Saturday, July 27, 2013
Are dogs our greatest fear or man’s best friend?
In a very curious blog post on May 17th (and a similar post at Q9 on July 25th) Ian Gotts claimed that:
“In a recent survey of fears, dogs came top, but public speaking was above dying. So people would rather die that (sic) speak in public, which is absurd if you knew how easy it is to overcome your fear of speaking.”
I don’t recall ever seeing a survey like that, but Ian didn’t tell us who did it, or when and where it was reported. The endlessly quoted 1973 Bruskin survey ranked fear of public speaking (40.6%) first, fear of death (18.7%) seventh, and fear of dogs (11.2%) as 10th.
I think dogs are liked rather than feared by most people. On June 17th Public Policy Polling released their Animals and Pets Poll: Americans Prefer Dogs; Fear Snakes. One question they asked a sample of 603 registered American voters was:
Q19: What do you think is the scariest animal: alligators, bats, bears, cockroaches, tigers, sharks, snakes, spiders, wolves, or something else?
Results were that 21% feared snakes, 19% feared alligators, 18% feared sharks, 14% feared bears, 11% feared cockroaches, 9% feared tigers, 5% feared bats, 2% feared spiders, 1% feared wolves, and 0% feared something else (which would include dogs).

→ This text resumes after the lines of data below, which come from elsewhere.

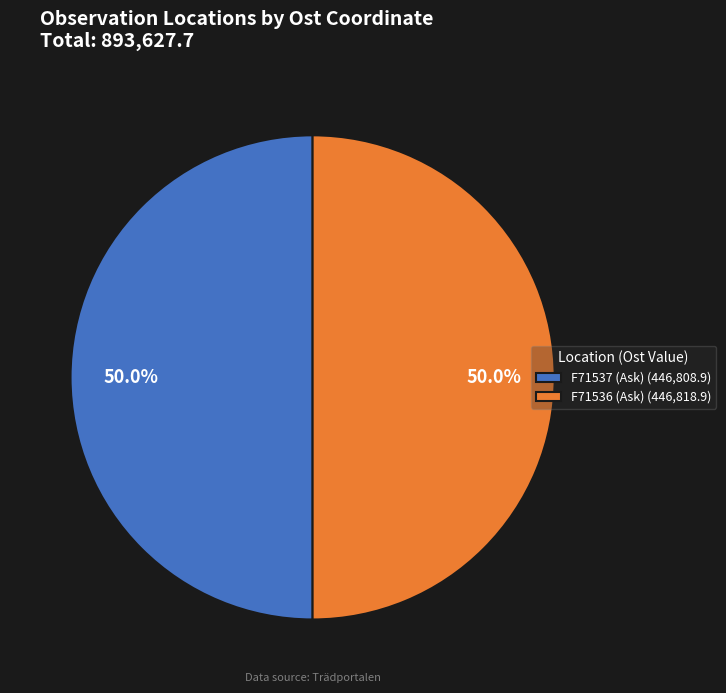

Is it true that F71537 (Ask) is 38% of the pie?

False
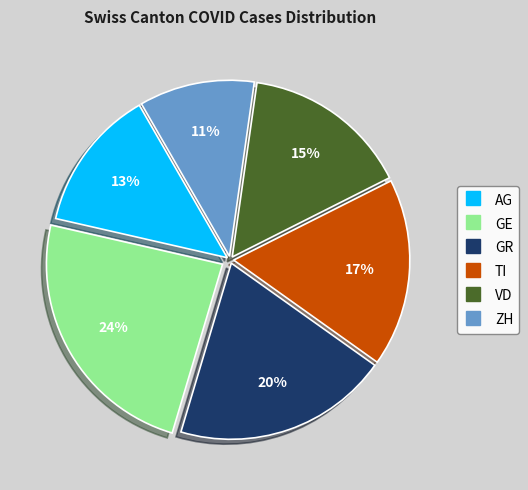

Is there a majority slice in this chart?

No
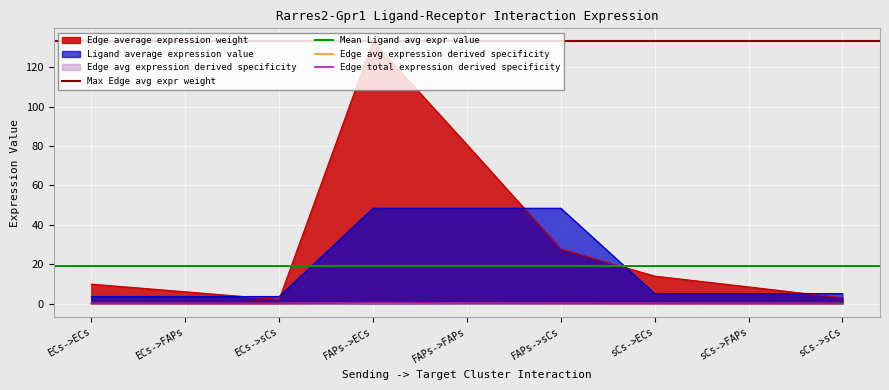

What is the total value across all series at FAPs->sCs?

76.3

Later in that blog post Mr. Gotts also claimed that:
“In fact 38% of communication is tone of voice. Only 7% is what you actually say. The remaining 55% is physiology; body language, how you look, where you stand. (The original study was Birtwhistle and Mahrabian).”
I think he meant to refer to Ray L. Birdwhistell (who is discussed in the Wikipedia article on kinesics) and Albert Mehrabian (who is the source for those specific percentages commonly misquoted as the Mehrabian Myth). I blogged about Bullfighting the Mehrabian Myth back on July 25, 2009.
I made the image of a military dog barking scarier by editing out his chain.